Bruce: UX people are, I have found, highly, highly leveraged in those early days of testing your assumptions. I’ve done this over and over again, actually. We did it at NetProspex, and we are doing it right now with a startup that I founded called Reqqs, reqqs.com. It’s a product for product managers that helps them with prioritizing and road mapping.
What we did early on with that product was to first do a bunch of research with product managers to understand their problems, and when they ask for features to ask them why they wanted them. Get those problems boiled down to the essential few, which, with product managers, it turned out, the worst problems are prioritizing and road mapping.

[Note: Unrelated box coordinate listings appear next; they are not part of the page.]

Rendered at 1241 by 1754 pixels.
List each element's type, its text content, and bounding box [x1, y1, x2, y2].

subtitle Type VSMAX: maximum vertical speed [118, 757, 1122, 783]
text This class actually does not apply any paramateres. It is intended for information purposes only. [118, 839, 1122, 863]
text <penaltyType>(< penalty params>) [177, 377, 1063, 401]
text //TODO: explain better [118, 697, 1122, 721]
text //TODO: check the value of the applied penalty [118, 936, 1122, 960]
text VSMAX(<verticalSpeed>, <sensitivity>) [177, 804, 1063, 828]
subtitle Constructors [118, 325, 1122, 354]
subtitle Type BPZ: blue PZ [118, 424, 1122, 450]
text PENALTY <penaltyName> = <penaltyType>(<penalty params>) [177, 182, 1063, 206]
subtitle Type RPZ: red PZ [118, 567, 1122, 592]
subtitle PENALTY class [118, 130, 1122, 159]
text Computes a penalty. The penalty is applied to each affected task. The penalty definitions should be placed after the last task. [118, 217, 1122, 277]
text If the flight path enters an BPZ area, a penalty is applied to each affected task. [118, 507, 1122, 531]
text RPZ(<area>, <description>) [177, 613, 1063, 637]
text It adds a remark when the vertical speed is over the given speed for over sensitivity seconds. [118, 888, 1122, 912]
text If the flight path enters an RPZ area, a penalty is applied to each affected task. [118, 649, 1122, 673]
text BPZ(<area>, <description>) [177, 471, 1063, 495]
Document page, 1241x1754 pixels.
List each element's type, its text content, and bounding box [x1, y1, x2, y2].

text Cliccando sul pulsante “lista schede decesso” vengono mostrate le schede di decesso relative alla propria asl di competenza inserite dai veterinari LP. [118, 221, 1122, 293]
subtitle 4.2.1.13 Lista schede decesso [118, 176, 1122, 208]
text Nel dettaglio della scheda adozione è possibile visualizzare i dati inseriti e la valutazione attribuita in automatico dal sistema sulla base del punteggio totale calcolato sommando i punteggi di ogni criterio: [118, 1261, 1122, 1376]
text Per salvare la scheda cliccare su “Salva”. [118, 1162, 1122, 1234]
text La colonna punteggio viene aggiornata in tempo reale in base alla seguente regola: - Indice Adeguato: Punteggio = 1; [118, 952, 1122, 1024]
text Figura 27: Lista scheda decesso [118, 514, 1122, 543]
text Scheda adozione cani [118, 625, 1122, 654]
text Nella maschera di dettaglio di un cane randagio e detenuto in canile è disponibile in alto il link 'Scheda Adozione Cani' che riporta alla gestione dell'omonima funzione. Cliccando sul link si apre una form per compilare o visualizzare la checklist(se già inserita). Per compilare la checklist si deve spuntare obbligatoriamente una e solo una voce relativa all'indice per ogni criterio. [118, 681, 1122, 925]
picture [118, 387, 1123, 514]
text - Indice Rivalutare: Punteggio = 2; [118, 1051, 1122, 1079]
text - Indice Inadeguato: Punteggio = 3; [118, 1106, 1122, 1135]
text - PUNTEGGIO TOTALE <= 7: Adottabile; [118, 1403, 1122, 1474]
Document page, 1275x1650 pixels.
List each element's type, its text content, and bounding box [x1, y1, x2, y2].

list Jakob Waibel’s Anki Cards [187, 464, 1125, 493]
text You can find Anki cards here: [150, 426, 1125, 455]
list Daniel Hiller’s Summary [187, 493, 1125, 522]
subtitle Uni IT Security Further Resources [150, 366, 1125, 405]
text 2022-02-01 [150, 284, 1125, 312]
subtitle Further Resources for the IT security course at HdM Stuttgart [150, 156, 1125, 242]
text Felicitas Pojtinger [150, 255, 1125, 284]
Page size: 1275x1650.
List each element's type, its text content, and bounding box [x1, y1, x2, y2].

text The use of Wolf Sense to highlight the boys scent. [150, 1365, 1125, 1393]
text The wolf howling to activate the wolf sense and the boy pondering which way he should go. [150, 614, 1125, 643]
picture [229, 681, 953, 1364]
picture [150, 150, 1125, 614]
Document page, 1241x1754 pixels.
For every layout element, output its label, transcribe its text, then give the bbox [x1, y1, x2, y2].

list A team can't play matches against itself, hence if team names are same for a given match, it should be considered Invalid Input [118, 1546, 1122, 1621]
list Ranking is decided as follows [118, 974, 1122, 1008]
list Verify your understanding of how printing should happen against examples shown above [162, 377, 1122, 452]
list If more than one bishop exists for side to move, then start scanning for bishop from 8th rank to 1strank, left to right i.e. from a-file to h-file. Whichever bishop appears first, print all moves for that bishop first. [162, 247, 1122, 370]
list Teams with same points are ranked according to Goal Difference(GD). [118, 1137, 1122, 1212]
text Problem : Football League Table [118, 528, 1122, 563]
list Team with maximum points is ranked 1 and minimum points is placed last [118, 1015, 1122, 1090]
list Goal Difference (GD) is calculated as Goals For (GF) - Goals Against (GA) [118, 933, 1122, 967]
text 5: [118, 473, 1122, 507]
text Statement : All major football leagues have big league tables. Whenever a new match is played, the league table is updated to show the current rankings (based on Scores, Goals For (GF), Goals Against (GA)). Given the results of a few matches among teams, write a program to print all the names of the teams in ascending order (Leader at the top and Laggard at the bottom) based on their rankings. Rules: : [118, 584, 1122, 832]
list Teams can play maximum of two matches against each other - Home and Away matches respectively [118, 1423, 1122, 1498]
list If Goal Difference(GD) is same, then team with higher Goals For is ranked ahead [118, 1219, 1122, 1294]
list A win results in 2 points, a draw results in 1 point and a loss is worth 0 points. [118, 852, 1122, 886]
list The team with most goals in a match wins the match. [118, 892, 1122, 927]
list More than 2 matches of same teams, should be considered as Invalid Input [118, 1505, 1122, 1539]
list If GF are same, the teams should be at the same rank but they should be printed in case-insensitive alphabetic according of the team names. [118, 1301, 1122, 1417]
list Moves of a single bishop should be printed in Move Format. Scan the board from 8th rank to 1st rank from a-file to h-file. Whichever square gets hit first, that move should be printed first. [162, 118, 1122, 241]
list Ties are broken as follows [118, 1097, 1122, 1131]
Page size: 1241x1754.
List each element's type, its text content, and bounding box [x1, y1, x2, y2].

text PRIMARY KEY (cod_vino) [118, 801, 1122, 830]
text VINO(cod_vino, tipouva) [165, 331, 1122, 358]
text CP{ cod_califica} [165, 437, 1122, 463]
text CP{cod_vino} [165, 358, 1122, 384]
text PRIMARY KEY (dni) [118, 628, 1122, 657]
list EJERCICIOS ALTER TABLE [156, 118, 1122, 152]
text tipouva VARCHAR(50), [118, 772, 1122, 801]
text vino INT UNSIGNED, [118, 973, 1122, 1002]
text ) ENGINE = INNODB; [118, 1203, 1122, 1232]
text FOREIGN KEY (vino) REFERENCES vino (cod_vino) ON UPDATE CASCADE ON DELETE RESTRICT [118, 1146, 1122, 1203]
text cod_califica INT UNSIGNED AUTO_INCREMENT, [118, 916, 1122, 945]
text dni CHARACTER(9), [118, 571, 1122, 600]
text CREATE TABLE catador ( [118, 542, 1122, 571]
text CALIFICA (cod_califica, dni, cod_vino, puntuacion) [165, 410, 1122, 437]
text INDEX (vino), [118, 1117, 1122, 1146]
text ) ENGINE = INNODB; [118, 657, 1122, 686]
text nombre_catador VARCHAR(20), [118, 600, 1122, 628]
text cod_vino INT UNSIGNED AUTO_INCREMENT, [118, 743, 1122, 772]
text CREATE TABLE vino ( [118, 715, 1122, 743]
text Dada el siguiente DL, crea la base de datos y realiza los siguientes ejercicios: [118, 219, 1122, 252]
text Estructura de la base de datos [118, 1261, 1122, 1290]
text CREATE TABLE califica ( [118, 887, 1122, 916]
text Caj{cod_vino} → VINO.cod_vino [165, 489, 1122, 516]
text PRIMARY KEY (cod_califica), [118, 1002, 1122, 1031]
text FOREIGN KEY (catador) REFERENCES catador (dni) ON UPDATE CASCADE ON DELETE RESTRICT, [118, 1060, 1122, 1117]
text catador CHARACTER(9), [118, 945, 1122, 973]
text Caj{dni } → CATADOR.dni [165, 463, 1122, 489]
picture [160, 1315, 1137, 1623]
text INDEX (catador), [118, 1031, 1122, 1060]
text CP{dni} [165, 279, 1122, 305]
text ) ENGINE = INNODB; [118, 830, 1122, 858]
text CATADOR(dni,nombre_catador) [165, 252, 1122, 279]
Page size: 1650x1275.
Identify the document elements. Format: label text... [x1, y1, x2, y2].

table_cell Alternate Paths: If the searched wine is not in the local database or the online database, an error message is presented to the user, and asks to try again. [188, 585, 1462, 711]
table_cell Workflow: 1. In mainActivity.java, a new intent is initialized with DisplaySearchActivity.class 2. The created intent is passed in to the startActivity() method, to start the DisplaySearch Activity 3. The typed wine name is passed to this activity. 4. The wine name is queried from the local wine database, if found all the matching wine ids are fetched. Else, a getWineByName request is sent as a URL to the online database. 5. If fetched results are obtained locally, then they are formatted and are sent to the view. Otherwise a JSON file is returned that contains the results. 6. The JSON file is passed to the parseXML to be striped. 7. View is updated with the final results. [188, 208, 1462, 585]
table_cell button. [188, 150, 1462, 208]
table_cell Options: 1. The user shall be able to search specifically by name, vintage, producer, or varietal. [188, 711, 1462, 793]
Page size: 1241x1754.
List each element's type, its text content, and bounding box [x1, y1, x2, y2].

Both the decision-making part and the communications and getting-everybody-bought-in parts of that process. Then the whole question was, “Do we have a solution to those problems? Do we have something that will actually provide value in those problems over and above the alternatives,” which right now, for most product managers are Excel and PowerPoint.
So we did mock-up after mock-up. I walked users through those mock-ups. We set them up in a clickable fashion. So you could go from one page to the next as though it were a real product with real data.
Kept optimizing it based on the feedback that we were getting and to the point where we had something that was in HTML and clickable and apparently responsive, even though there was no database behind it, that people said, “Yeah, this is great. If I could put my real data in, this is exactly what I would want.” Then we went from there into producing the real code.
We used a whole bunch of the front-end code. Not all of it, but a lot of it. Similarly, at NetProspex, I was building a tool for salespeople that was basically a search tool for contact information. It was for telephone salespeople, for what they call BDRs, who just make lots and lots of outbound phone calls all day long and make appointments for salespeople.
This was a quick lookup-tool, essentially, for getting the right contact information for somebody you wanted to reach. We had a whole team of these BDRs. We had 25 of them at NetProspex in-house. So I said, “Perfect. I will produce a clickable mock-up and I will put it in front of them and see what they think.” I learned a huge amount by doing that.
Then after we got beyond the clickable mock-up stage and into early prototypes, but the UI was still very minimal, I would put it in front of them have them actually use it in their job and see where it did or didn’t work for them. I quickly learned to keep the UI simple.
It actually helped me reduce the feature count that we needed in order to get into our first release. Because I discovered that some of the advanced features that I thought people would think were really cool, that the salespeople couldn’t figure out how to use them. So we just got them, and we had a better product for it.